Cold Spring Seeks ‘Responsible Tourism’

Also, summer film series plans return 

The Village of Cold Spring, the Chamber of Commerce and Putnam County are collaborating on a “responsible tourism” campaign as the busy visitor season approaches. 

Chamber President Eliza Starbuck and Putnam Tourism Director Tracey Walsh discussed the effort with the Village Board at its Tuesday (March 30) meeting. 

Starbuck later wrote in an email that the goal is to address issues that have arisen during the pandemic shutdown, such as crowded sidewalks, meals being eaten on Main Street benches due to restrictions placed on indoor dining, overflowing trash and recycling bins and inconsistent adherence to mask and social-distancing guidelines. 

poster image

An image from a poster designed by Teresa Lagerman of the Chamber that reads “Yes to views. No to trash.”

She said the campaign hopes to provide “subtle nudges” for better behavior through signs along Main Street and village walkways, in shop windows and on trash and recycling bins. They will encourage picnics in village parks, the use of trash and recycling bins and adherence to COVID-19 safety guidelines. 

The Chamber and Putnam County Tourism are sharing the cost of the campaign, she said.

Also at the March 30 meeting, Jennifer Zwarich outlined plans to relaunch the Cold Spring Film Society’s free outdoor summer series in July and August. The series did not take place in 2020 because of pandemic restrictions. 

“Our 10th anniversary season will be a welcome opportunity for the village to relax together outdoors, in a safe way,” said Zwarich, who is the society’s president. 

She said the 2021 season will include four films rather than six and that reservations, masks and social distancing will be required.

She also reported that the society plans to replace its DIY handmade screen, which has so much wear and tear it can’t be reassembled, with a durable, slightly larger commercial screen that will cost $14,000. The nonprofit is seeking donations as part of a capital campaign. 

The village co-sponsors the film series. The board was supportive of the plan but Mayor Dave Merandy cautioned that it was “keeping our eye on what’s going on in Putnam County” with the rate of COVID-19 infections. “If something does go south, we might have to cancel. There’s no guarantee.”

3 thoughts on “Cold Spring Seeks ‘Responsible Tourism’

  1. If having visitors on Main Street is thought to be too risky, why not instead go full force in the autumn, when 80 percent will have been vaccinated? You could even cancel the village stop on weekend Metro-North trains in July and August, rather than wringing hands and suffering mental anguish. The merchants may not like it, but for the health and safety of our residents, it surely makes good common sense.
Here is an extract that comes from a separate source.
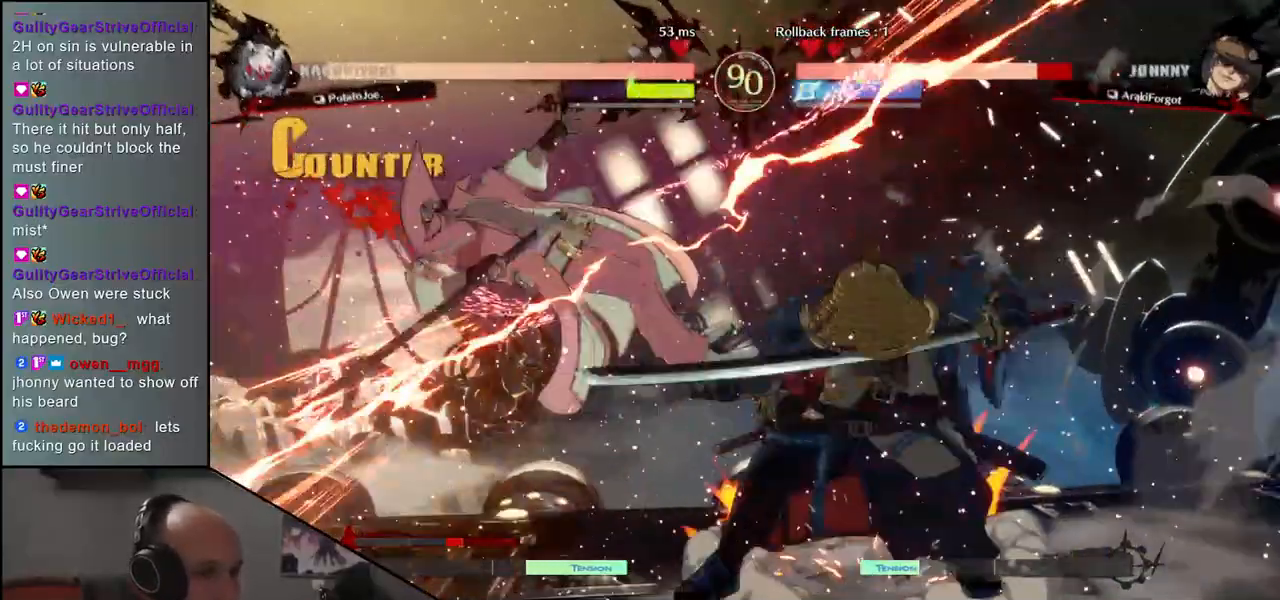
{"buttons": [], "left_stick": "center", "events": [[33, "R1", "up"], [150, "R1", "down"], [233, "R1", "up"], [333, "R1", "down"], [400, "R1", "up"]]}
  2. When I read stories like this, it reminds me why I closed my shop in Cold Spring.

    Try as they might to conceal it, the village residents have never liked all those pesky, germ-ridden businesses on Main Street. You know, the ones that provide the commercial tax base that keeps property taxes relatively low compared to neighboring towns.

    COVID-19 has given them just the rationale they needed to restrict business and tourism in ways they could only dream of in the past. Regardless of all the progress that’s been made with vaccines, testing and getting closer to herd immunity, certain people will never be satisfied.

    My prediction: Regardless of what happens in 2021, it will be the same story next year. And the year after. The restrictions will never end in the People’s Republic of Cold Spring.

  3. The businesses in Cold Spring pay zero, nil, nothing and zilch in taxes to the village. They only collect sales tax that the county shares only a very small portion of with the village. The businesses pay no fees, taxes or any remuneration to the village. Maybe it’s time they did since those tourists only benefit them and cause only an expense to the village.